El fútbol, un deporte generalmente poco refinado, enseña con frecuencia, si miramos con atención, interesantes lecciones vitales. En el fútbol, como en la vida, toda gloria es efímera. Hoy estás arriba y mañana estás en el fondo del pozo. Hoy te chillan los mismos que ayer te aplaudían enfervorizadamente.

Aunque la plantilla de este año sea inferior a la del año pasado y hayan sido baja jugadores esenciales en todas las líneas, no han sido tantas las ausencias como para explicar la irregular campaña y la angustiosa situación en la que el equipo afronta el tramo final de temporada. Eso sí, las bajas de Soldado, Foulquier, Yangel Herrera, Kennedy, Vallejo, Rui Silva… no han sido suplidas por jugadores de parecidas garantías, salvo en el caso del meta luso. Es más, parece claro que la salvación o la “caída a los infiernos” va a estar de nuevo en manos de las “vacas sagradas”, cuyo rendimiento, en la mayoría de los casos, es cada vez más declinante.

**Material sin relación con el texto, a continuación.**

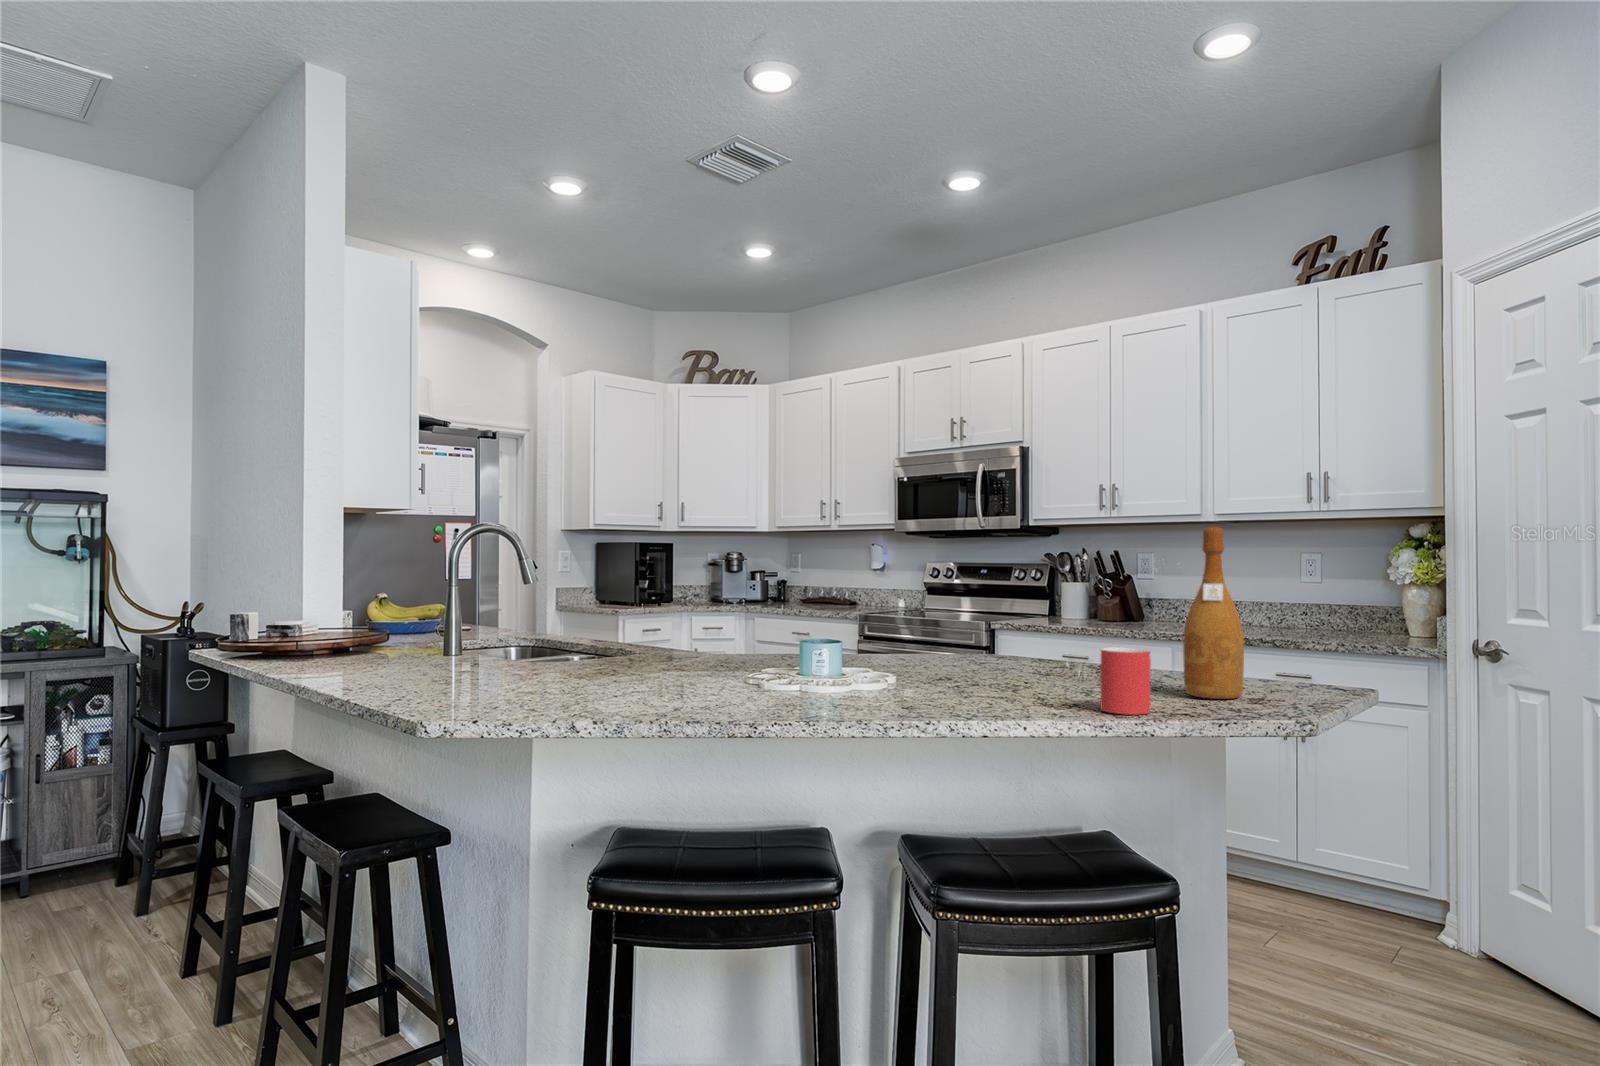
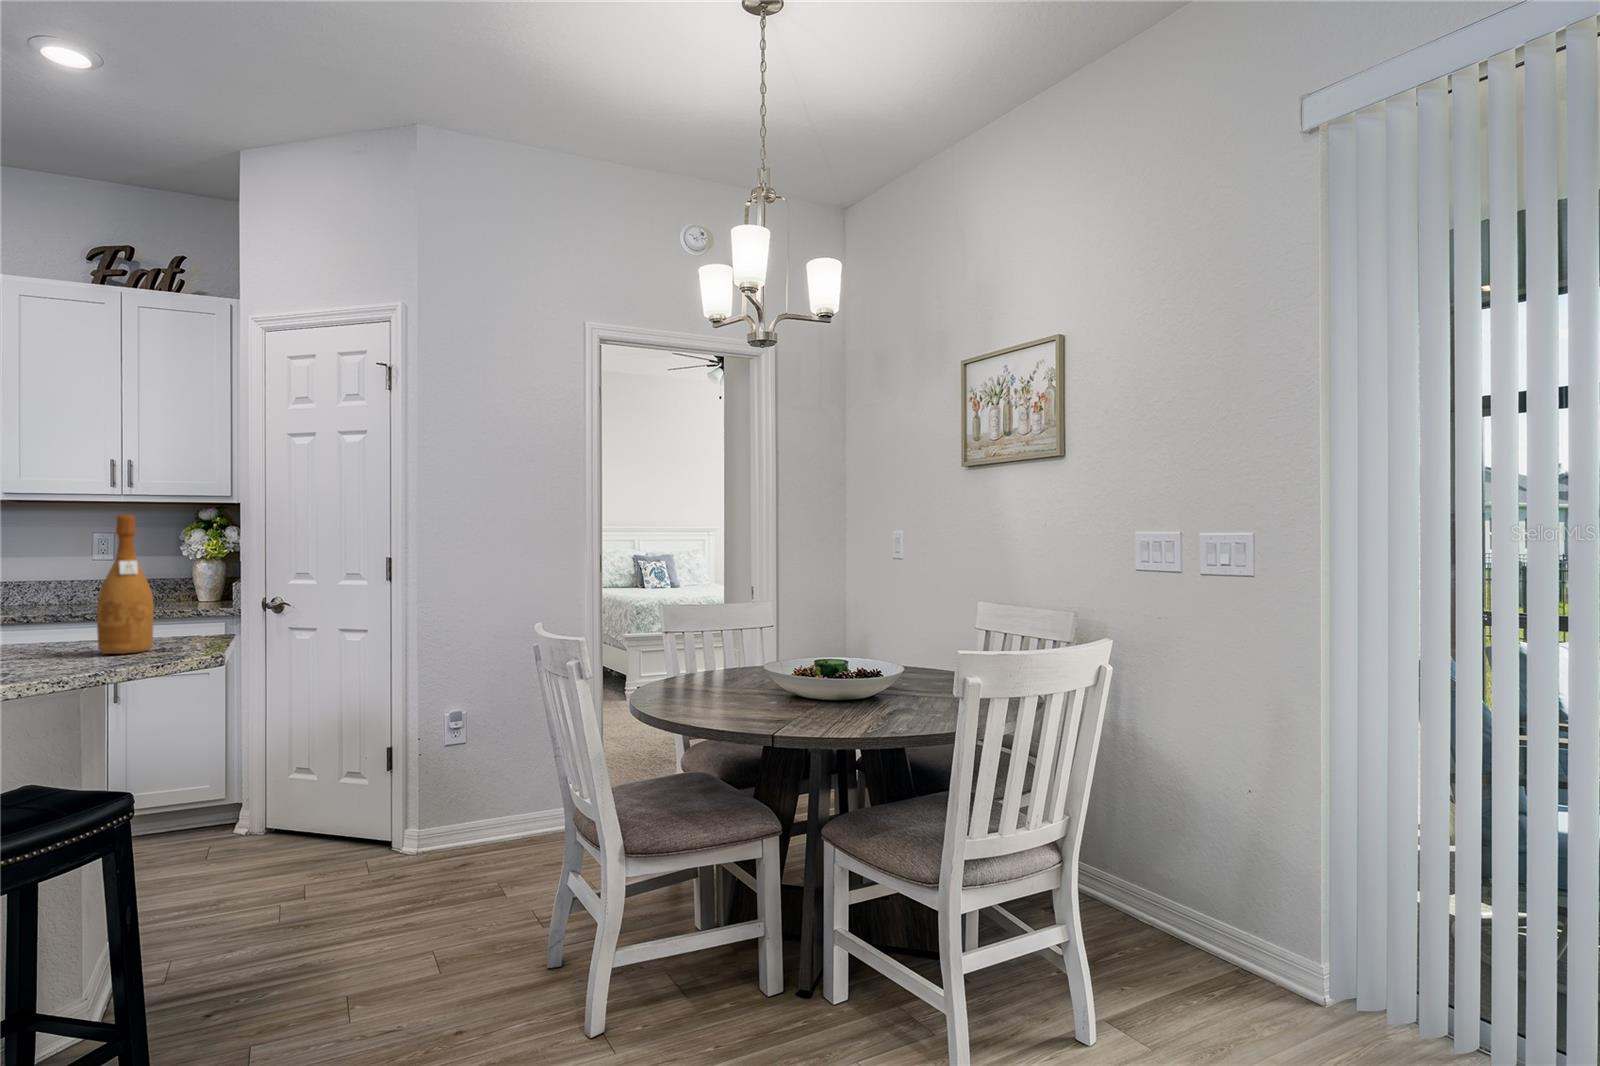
mug: present [1100,648,1151,715] -> none [37,617,90,674]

Pero, al margen de piezas clave en el tablero de ajedrez, a quien más añoran muchos es al director de la orquesta, al verdadero líder de la plantilla que logró los éxitos de estas tres temporadas anteriores.

Todo grupo humano necesita un verdadero líder, respetado no en razón de su cargo o su poder, sino del valor personal y del conocimiento que de su figura emanan. En estos tiempos de zozobra y miedo que nos tocó vivir, faltan verdaderos líderes, dentro y fuera del campo de juego. El Granada CF adolece de un verdadero líder tanto en la dirección técnica como en la misma cúspide  de gestión del club. A la ciudad le ocurre lo mismo en la Casa Consistorial desde tiempos casi inmemoriales.

Aunque abomino de caudillos, jefes, guías y demás ralea, creo que necesitamos de verdaderos líderes morales en todos los ámbitos de la sociedad. Se trata de gente que no vence, sino que convence. De personas que no imponen, sino que proponen. Que usan sus habilidades para inspirar la confianza interior de cada una de las personas a las que lideran. Que logran que los miembros de su equipo trabajen de manera más motivada y enfocada para lograr, desde el rol de cada uno, la consecución de una meta colectiva.

Creo que, con frecuencia, los responsables deportivos, políticos y sociales de nuestro entorno han carecido de liderazgo moral, coraje, una buena comunicación bidireccional, habilidad para delegar funciones en colaboradores capaces y no en ineptos “enchufados”….

Es necesario hacer el trabajo desde la convicción íntima en lo que se hace, manejando con habilidad las emociones. El verdadero líder, dentro y fuera del campo, debe contribuir a que sus jugadores se sientan unidos en la misma tarea y se apoyen entre ellos, sabiendo cómo reaccionar positivamente, como grupo y como individuos, a cualquier situación que el partido, el escenario público o la vida nos planteen.

Como afirmó hace dos siglos el sexto presidente de los Estados Unidos, John Quincy Adams, “Si tus acciones inspiran a los demás a soñar, aprender y hacer más; eres un líder.”